In the late 1980s, Bob and Brian became the next morning team. They also too left for Milwaukee for work at WLZR. The next morning duo was The WIOT's Dawnbusters A.K.A. Jeffrey Lamb and Mark Benson. Jeff provided all of the voices and skits while Mark was the straight man. Other WIOT DJs during this time in the '90's were Program Director Lyn Casey, Michael "Party!" Young, Don Davis, Dave Duran, Rebecca "Becky" Shock, Dennis O'Brian, with Beth Daniels, and the one and only Will Worster. In 1994, The station introduces the second version of the WIOT Dawnbusters: Karlson and McKenzie. After about two years at WIOT, Karlson and McKenzie left for Boston at WZLX. With their departure, WIOT's new owner Enterprise Media rehired the first WIOT's Dawnbusters team, Jeff and Mark.

===Jacor ownership===
In 1998, the station was bought by Jacor Media. The new owners tweaked the format a bit, adding more hard rock. Management signed a deal with a syndicated morning show. "The Bob and Tom Show" from WFBQ Indianapolis began airing on WIOT and continues to this day.

In the 1990s, the DJ staff included Susan Gates, Troy Michaels, and Grizzly Brown, while Darrin Arrens was the Program Director. Longtime WIOT DJ Don Davis left the station in 2001 and was replaced by Dave Rossi as PD from WAVF (Wave-FM) in Charleston, South Carolina.
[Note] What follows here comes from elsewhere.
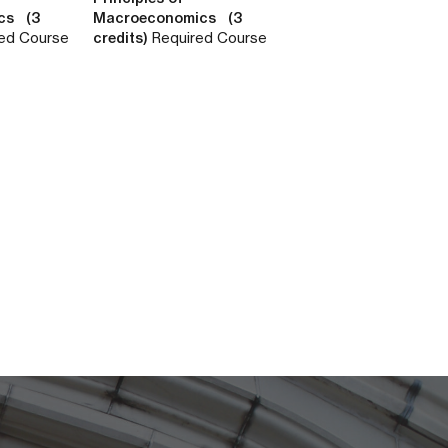
cs (3
Macroeconomics (3
ed Course
credits)
Required Course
Rossi left in 2003 to head back to South Carolina, Troy Michaels took over the afternoon shift and Grizzly Brown moved up to the evening shift.

===Transmitter and studios===
In September 2019 WIOT's transmitter site was named the Dennis P Moon Transmitter Site, in honor of engineer Denny Moon's 50 years at the station. Prior to its home on South Superior, the station was located on the third floor of Fort Industry Square.
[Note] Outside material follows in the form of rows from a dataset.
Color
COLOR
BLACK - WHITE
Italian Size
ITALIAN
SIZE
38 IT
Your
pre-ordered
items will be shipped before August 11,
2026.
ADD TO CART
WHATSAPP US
The station's early studios were at 604 Jackson Street, the site of the former News-Bee building and what is now One Government Center. The longtime owner of WIOT and WCWA was Reams Broadcasting, begun by Fraser Reams Sr. and later by his son, Fraser Junior. Reams also owned WTOL-TV. WTOL-FM's tower was shared with WTOL-TV Channel 11.

===Broadcast area===
At 50,000 watts on a tower 541 ft in height above average terrain (HAAT), WIOT is slightly overpowered. At that height, the power should be around 45,000 watts but WIOT is grandfathered at the higher power. The station serves Toledo and Northwest Ohio. But with a good radio its signal also reaches Downtown Detroit, along with Detroit's southern and western suburbs, as well as most of Essex County, Ontario, including Windsor and Leamington.

The signal reaches as far south as Marion, Ohio and Bucyrus, Ohio and into Michigan as far north as Flint, Lapeer, and Port Huron before it starts to interfere with Woodstock, Ontario's CIHR-FM, which is also on 104.7 FM. WIOT also experiences some interference from Geneva, Ohio's WKKY, which is also on 104.7, near the Wheatley, Ontario and Comber, Ontario areas (mostly in the southeastern corner of Essex County).

===Translator interference===
During 2011, WIOT was also experiencing interference from FM translator W284BQ in Detroit, which was simulcasting WGPR's The Oasis Smooth Jazz subchannel. The translator was on 104.7, the same frequency as WIOT. In May 2011, WIOT filed a complaint with the FCC. The complaint said that W284BQ interferes with WIOT in the Michigan portion of their broadcast area. WIOT had also solicited comments and reception reports from listeners in the affected area.

Martz Communications Group, which owned the translator station and programs The Oasis, soon established a website.http://www.savetheoasis.com/ It explained the station's position on the issue, stressing that WIOT should not get special treatment on the grounds that it is an Ohio radio station which does not serve Detroit. However, WIOT's protected contour does serve parts of the Detroit area, in part due to its grandfathered status.

On October 18, 2011, the FCC sided with Clear Channel on the issue, and ordered W284BQ to cease operation immediately. Martz would later apply with the FCC to relocate W284BQ to 93.9. But that potentially would interfere with Windsor, Ontario station CIDR-FM, ending that plan. It later attempted to move to 93.5 before giving up on the concept altogether.